Specialized Etymology Resources (Not Libraries)#

Zhongwen.com#

Online etymology dictionary
Not programmatic access
Rich explanations

Chinese Etymology by Richard Sears#

Historical character forms database
Shows evolution: oracle bone → modern
Not easily parsable API

Wiktionary Chinese Etymology#

Community-contributed
Variable quality
Can be scraped but maintenance burden

Use Case Examples#

Research Query: Find All Pictophonetic Characters with Phonetic ‘马’#

results = [
    char for char, data in etymology_db.items()
    if data['etymology']['type'] == 'pictophonetic'
    and '马' in data['etymology']['phonetic']
]
# → ['吗', '妈', '码', '玛', etc.]
# All pronounced 'ma'

Educational Content: Explain Character 好#

info = get_etymology('好')

# Output:
{
  'modern': '好',
  'structure': '⿰女子',
  'type': 'ideographic',
  'meaning': 'woman + child = good (mother with child)',
  'components': {
    '女': 'woman (semantic)',
    '子': 'child (semantic)'
  }
}

Linguistic Research: Analyze Phonetic Components#

# Find all characters using same phonetic
phonetic_family = find_by_phonetic_component('工')

# Analysis:
# 工 (gōng) - work
# 江 (jiāng) - river [older pronunciation gōng]
# 紅 (hóng) - red
# 功 (gōng) - achievement
# Common phonetic base indicating ancient sound

Gaps & Workarounds#

Gap 1: Historical Forms Not in makemeahanzi#

Workaround:

Scrape Richard Sears etymology database
Map to makemeahanzi characters
Store separately, join on character key

Effort: ~3-5 days scraping + integration

Gap 2: Only 9K Characters Covered#

Workaround:

Most research focuses on common characters (covered)

▸ DESCRIPTION OF THE TASK: Reproduce the passage of the etymology resources text from "Wiktionary Chinese Etymology#" up to and including "data in etymology_db.items()" word for word. None of the rows that come next has any bearing on the work here.

[Extracted data entries]
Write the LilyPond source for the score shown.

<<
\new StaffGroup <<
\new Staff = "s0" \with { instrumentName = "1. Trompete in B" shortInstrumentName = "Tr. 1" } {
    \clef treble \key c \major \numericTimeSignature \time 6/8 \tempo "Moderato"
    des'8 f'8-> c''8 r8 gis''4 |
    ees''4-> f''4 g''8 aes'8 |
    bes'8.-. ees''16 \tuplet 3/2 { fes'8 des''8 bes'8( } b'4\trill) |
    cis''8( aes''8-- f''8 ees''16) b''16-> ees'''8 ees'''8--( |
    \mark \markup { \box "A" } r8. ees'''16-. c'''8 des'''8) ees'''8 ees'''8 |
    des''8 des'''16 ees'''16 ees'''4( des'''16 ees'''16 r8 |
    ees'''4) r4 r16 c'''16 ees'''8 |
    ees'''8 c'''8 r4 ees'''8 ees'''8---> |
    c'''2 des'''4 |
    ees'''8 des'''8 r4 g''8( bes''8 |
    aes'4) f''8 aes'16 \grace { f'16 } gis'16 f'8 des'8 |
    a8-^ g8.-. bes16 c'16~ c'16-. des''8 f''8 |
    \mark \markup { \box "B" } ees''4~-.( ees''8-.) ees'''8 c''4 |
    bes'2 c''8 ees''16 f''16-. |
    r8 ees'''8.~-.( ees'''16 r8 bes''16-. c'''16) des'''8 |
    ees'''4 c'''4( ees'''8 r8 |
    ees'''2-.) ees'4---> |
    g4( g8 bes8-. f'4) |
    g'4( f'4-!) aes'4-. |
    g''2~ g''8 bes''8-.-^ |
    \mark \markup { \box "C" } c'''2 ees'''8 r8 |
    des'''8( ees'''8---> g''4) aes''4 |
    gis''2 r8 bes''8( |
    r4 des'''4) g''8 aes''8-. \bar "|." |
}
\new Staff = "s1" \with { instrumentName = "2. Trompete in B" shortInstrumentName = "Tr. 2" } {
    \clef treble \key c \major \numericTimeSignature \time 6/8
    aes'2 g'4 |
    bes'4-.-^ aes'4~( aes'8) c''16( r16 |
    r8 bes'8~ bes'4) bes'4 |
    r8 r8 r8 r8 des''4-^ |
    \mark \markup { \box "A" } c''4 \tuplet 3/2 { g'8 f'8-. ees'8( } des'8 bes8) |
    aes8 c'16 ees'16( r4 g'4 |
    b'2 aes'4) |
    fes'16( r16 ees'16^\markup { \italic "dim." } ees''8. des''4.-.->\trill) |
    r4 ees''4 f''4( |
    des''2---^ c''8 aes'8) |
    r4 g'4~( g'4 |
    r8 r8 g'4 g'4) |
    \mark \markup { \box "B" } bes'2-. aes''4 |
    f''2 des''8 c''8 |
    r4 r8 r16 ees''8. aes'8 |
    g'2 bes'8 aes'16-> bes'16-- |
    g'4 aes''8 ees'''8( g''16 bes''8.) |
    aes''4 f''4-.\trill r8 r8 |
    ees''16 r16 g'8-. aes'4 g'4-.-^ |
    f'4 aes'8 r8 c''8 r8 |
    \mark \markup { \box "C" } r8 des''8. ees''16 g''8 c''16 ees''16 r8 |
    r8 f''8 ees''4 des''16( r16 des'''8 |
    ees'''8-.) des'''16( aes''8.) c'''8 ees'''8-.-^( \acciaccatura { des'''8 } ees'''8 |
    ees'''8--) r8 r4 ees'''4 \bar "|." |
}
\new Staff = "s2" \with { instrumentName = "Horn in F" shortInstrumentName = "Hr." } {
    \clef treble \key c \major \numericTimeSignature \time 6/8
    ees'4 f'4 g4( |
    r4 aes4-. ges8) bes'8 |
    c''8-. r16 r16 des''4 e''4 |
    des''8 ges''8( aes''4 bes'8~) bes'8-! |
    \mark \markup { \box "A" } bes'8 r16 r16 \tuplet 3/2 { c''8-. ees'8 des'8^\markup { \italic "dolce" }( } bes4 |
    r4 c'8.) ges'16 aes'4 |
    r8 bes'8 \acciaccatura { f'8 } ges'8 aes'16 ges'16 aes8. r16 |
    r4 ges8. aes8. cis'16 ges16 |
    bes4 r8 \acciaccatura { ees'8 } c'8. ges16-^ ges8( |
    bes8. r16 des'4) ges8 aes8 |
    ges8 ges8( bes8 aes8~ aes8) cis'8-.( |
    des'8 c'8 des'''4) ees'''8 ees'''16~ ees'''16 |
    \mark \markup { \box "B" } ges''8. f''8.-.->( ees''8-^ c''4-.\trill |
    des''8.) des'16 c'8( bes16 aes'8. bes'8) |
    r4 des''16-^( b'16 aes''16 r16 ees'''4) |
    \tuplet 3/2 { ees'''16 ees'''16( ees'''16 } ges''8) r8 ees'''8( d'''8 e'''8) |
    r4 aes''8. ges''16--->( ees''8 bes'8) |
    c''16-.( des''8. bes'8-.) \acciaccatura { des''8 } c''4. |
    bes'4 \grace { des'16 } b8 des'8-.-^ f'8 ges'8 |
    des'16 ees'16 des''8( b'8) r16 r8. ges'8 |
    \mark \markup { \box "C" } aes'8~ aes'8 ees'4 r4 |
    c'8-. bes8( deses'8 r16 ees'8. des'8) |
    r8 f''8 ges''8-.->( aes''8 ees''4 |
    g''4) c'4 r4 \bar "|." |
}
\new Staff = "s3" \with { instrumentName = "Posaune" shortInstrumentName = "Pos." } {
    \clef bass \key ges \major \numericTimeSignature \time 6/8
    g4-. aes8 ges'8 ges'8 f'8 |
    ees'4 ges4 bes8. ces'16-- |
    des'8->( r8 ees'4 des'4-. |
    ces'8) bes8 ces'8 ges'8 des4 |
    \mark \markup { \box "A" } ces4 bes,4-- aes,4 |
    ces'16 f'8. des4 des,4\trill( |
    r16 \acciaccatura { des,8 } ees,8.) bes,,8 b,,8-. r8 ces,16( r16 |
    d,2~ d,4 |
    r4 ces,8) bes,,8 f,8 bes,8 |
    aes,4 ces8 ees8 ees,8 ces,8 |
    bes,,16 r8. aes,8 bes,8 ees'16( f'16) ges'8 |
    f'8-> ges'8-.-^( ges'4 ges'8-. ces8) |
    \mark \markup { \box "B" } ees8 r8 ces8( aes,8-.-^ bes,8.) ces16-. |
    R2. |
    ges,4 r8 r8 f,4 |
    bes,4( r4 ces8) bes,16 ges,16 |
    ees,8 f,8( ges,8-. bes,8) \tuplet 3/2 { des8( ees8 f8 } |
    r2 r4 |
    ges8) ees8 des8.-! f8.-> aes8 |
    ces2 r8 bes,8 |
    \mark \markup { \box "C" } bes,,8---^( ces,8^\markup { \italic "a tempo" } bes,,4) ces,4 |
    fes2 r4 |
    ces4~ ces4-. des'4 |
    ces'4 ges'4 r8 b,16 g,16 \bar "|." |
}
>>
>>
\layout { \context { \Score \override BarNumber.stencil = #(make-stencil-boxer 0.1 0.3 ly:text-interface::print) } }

▸ OUTPUT:
Wiktionary Chinese Etymology#

Community-contributed
Variable quality
Can be scraped but maintenance burden

Use Case Examples#

Research Query: Find All Pictophonetic Characters with Phonetic ‘马’#

results = [
    char for char, data in etymology_db.items()